BHA provides services to its members and individuals and represents the interests of its members in relation to the central and regional governments. Their other main tasks are promoting the reputation of the Bratislava hotel facilities and tourism industries, developing principles and recommendations for the service provision, providing legal assistance, counselling services, and coordinating the interests of its members to ensure their cooperation in commercial and promotional activities. Furthermore, they cooperate with foreign associations and hotels, are developing training programmes for the hotel and tourism industries, cooperating with vocational schools and educational institutions and organising training programmes for employees in hotel management. We have only listed the main services to give you an image of the wide range of responsibilities that BHA holds.
With all that in mind, who could not be amazed by the hospitality industry and its seemingly perpetual motion characteristics? It was this key factor that attracted Durica to enter this amazing, constantly changing and dynamic industry. As he himself explained, the magic in the industry is that no matter how bad the times might be, people will always travel – either for business or for leisure purposes.
“Our main goal is to meet periodically with professionals of the hotel industry in Bratislava and exchange ideas and innovations across the industry,” explained Durica, when asked about the main goals and objectives of the Bratislava Hotels Association. “Issues related to the employment market and legislation is in general is one of the issues that needs more attention.
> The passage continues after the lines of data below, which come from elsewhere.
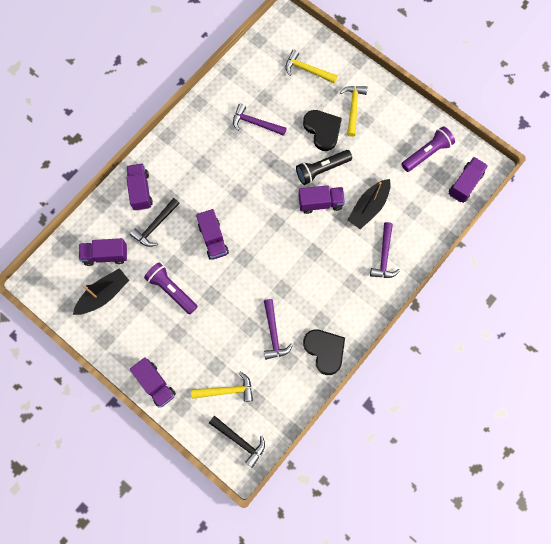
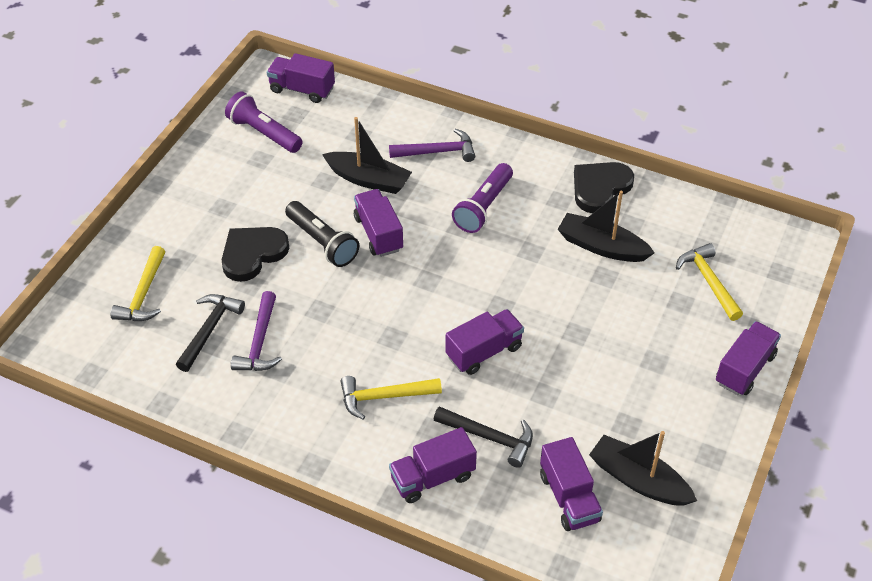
camera: 105 degrees left, 25 degrees down
(171, 290) = (590, 386): purple flashlight -> purple flashlight (483, 207)
(240, 441) = (768, 251): black hammer -> black hammer (209, 330)
(273, 333) = (602, 246): purple hammer -> black boat
(353, 108) = (204, 225): yellow hammer -> yellow hammer (384, 397)

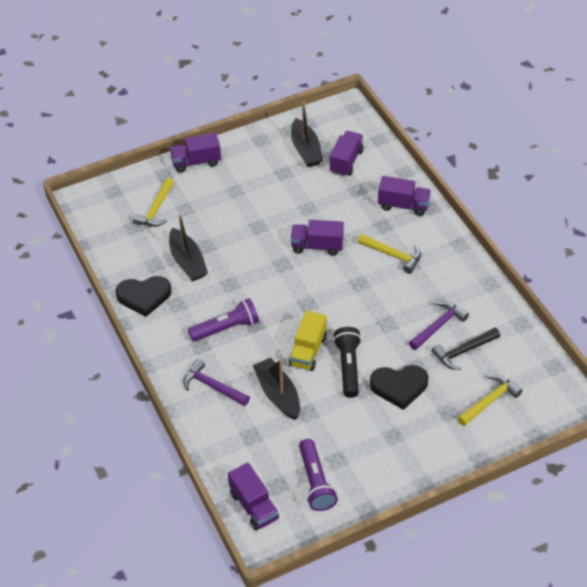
camera: 140 degrees left, 0 degrees up
(378, 233) = (308, 351): purple truck -> yellow truck
(490, 437) = (357, 206): black hammer -> none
With closer cooperation with ZHRSR (Hotel and Restaurant Association of the Slovak Republic), which BHA is a member of, all of our goals are more likely to be achieved in a short period of time.”
In Durica’s opinion, business travellers should choose Bratislava as their destination for holding events for its safety (Slovakia ranked as the 24th most peaceful country out of 163 countries in the Global Peace Index (GPI) 2016, released on June 8), proximity to airports and extremely high level of hotel services. And, as you might already be familiar with – if planning an event in Bratislava – the city is suitable for holding small to mid-sized events and incentives.
“Less bureaucracy in the strongly regulated hospitality and tourism industry in Slovakia, and a stable and long-term marketing strategy to promote Slovakia and Bratislava,” replied Durica, when asked if there was one area where he would like to see an immediate improvement. This is not at all surprising, as the majority of destinations in New Europe are the facing the same bureaucratic challenge. Despite all of the obstacles that destinations have to confront, we believe that creativity and inventiveness are the lifelines to successful progress in the industry.
Mr. Durica really believes in the “keep it short and simple” principle, as he’s aware that most systems work best if they are kept simple rather than made complicated, and therefore simplicity remains a key goal in setting the future plans for the growth of the Bratislava Hotels Association.